Вскоре произошла дрянная, прямо скажу, история. Дочерей хозяина нашли мёртвыми. Они были изнасилованы и убиты. До сих пор вспоминаю, как в одночасье превратившийся в дряхлого старика ещё вчера крепкий с виду мужчина бродил по своему вишнёвому саду, бормотал что-то на своём языке, протягивая ко всем встречным руки и покачивая большой седой головой. “Спрашивает, где дочери,”– растолковал нам один из солдат, понимавший по-венгерски. Дочек своих отец нашёл сам: разум его не выдержал. В цветущем саду, на фоне этого буйства природы, выглядело это особенно жутко. Война как-то сразу вернулась к нам в истинном её обличье.
Мы знали: это сделал это один из наших пехотинцев. Но, честно, скажу, следствие никто не проводил. И никак наказан он не был. И не только потому, что война всё списывает. Солдат наш был родом из-под Воронежа. В селе, откуда он был родом, располагалась венгерская часть. Черчилль частенько называл немцев гуннами. За жестокость, беспощадность и первобытное варварство по отношению к врагам. Так вот, сами немцы гуннами называли венгров. За те же самые качества, которыми удостоил их английский премьер. Всю семью солдата венгры уничтожили. Как и большинство жителей деревни. Сожгли в колхозном сарае живьём.

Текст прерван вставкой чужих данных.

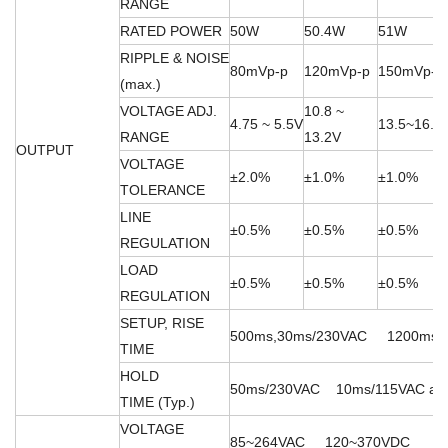
RANGE
RATED POWER
50W
50.4W
51W
RIPPLE & NOISE
80mVp-p
120mVp-p
150mVp-p
(max.)
VOLTAGE ADJ.
10.8 ~
4.75 ~ 5.5V
13.5~16.5
RANGE
13.2V
OUTPUT
VOLTAGE
±2.0%
±1.0%
±1.0%
TOLERANCE
LINE
±0.5%
±0.5%
±0.5%
REGULATION
LOAD
±0.5%
±0.5%
±0.5%
REGULATION
SETUP, RISE
500ms,30ms/230VAC 1200ms,30m
TIME
HOLD
50ms/230VAC 10ms/115VAC at fu
TIME (Typ.)
VOLTAGE
85~264VAC 120~370VDC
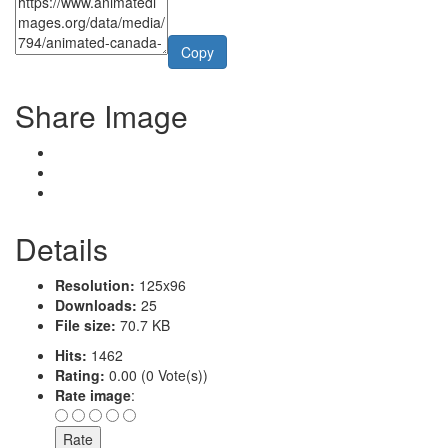
Copy
Share Image
Details
Resolution:
125x96
Downloads:
25
File size:
70.7 KB
Hits:
1462
Rating:
0.00 (0 Vote(s))
Rate image
:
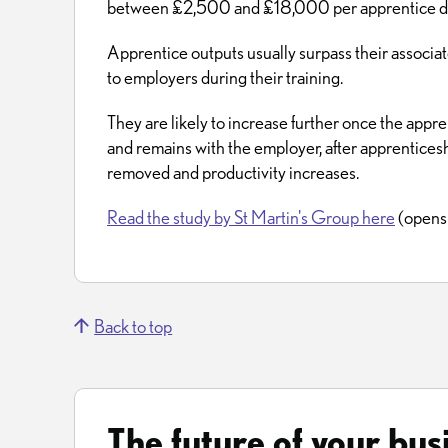
between £2,500 and £18,000 per apprentice duri
Apprentice outputs usually surpass their associate
to employers during their training.
They are likely to increase further once the appre
and remains with the employer, after apprentices
removed and productivity increases.
Read the study by St Martin's Group here
(opens 
Back to top
The future of your bus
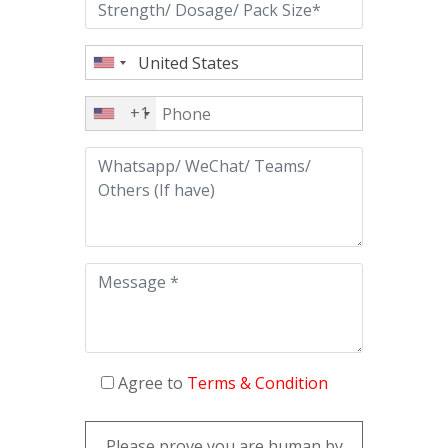
+1
Agree to
Terms & Condition
Please prove you are human by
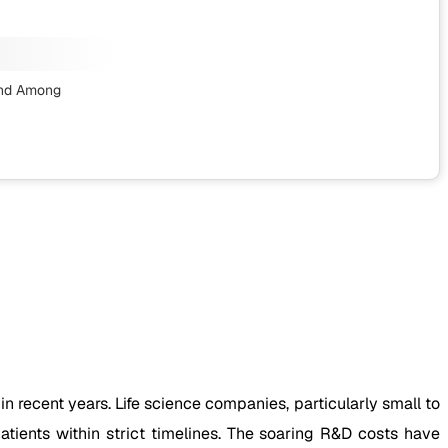
nd Among
recent years. Life science companies, particularly small to
atients within strict timelines. The soaring R&D costs have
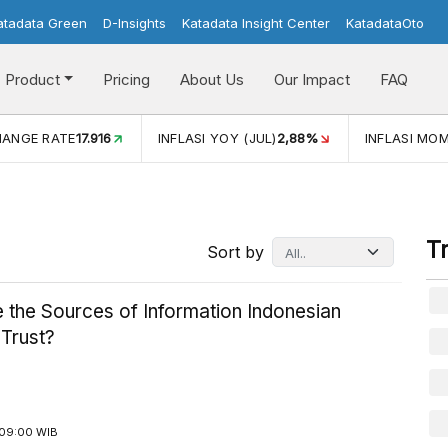
atadata Green
D-Insights
Katadata Insight Center
KatadataOto
Product
Pricing
About Us
Our Impact
FAQ
E
17.916
INFLASI YOY (JUL)
2,88%
INFLASI MOM (JUL)
-0,1
T
Sort by
 the Sources of Information Indonesian
 Trust?
09:00 WIB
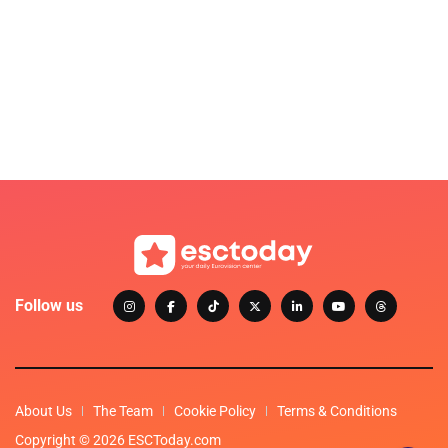
Follow us
About Us
The Team
Cookie Policy
Terms & Conditions
Copyright © 2026 ESCToday.com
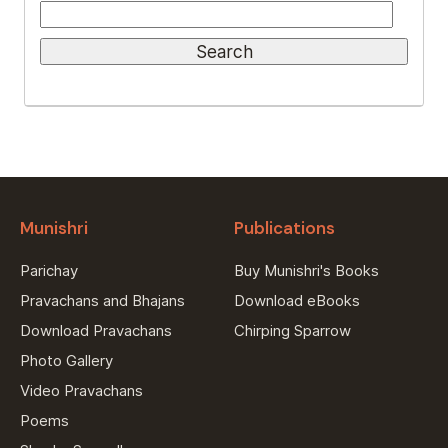
Munishri
Publications
Parichay
Buy Munishri's Books
Pravachans and Bhajans
Download eBooks
Download Pravachans
Chirping Sparrow
Photo Gallery
Video Pravachans
Poems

Здесь надо понять, что на передовой нормальных, в нашем обычном понимании, людей не было. Со всех сторон, с экранов, со страниц газет, политработники в окопах кричали нам: “Убей. Иначе враг убьёт тебя и твоих близких”. В иные моменты боёв озверение с обеих сторон достигало предела. И жизнь солдата на той войне не стоила ровным счётом ничего. Не успеваешь запоминать новые лица бойцов. Так что фронтовые товарищи – это не те, кто воевал рядом, а те, кому удалось вместе с тобой остаться в живых, те, кого я запомнил последними. До сих пор не могу понять, как сам-то не погиб. Чистая случайность, ничего более.
Фронтовики по возвращении домой отходили душой годами, а некоторым сделать это так и не удалось. Сгинули в бытовых пьяных разборках или попали в лагеря. Более всего досталось инвалидам. Оказались никому не нужны. Многих, поговаривают, специально вывозили подальше от глаз. Может так, может не так.
На встречах с молодёжью я рассказываю о героизме, о товариществе, об удачных операциях. Это всё было. Только вот какая закавыка. В молодых умах и душах всё это видится в ореоле романтики и книжных приключений. А настоящая война - она ведь совсем другая. Сколько лет прошло, а до сих пор мне снятся страшные сны. Пыль, грязь, изматывающая усталость, холод, голод, вши и смерть, смерть, смерть. Нет никакой романтики войны. Война – это дерьмо. (На самом деле, ветеран выразился ещё резче). Победа для меня в войне – это не только торжество правого дела, но и конец всеобщего человеческого безумия.
Показались пригороды Красноярска. Мы попрощались.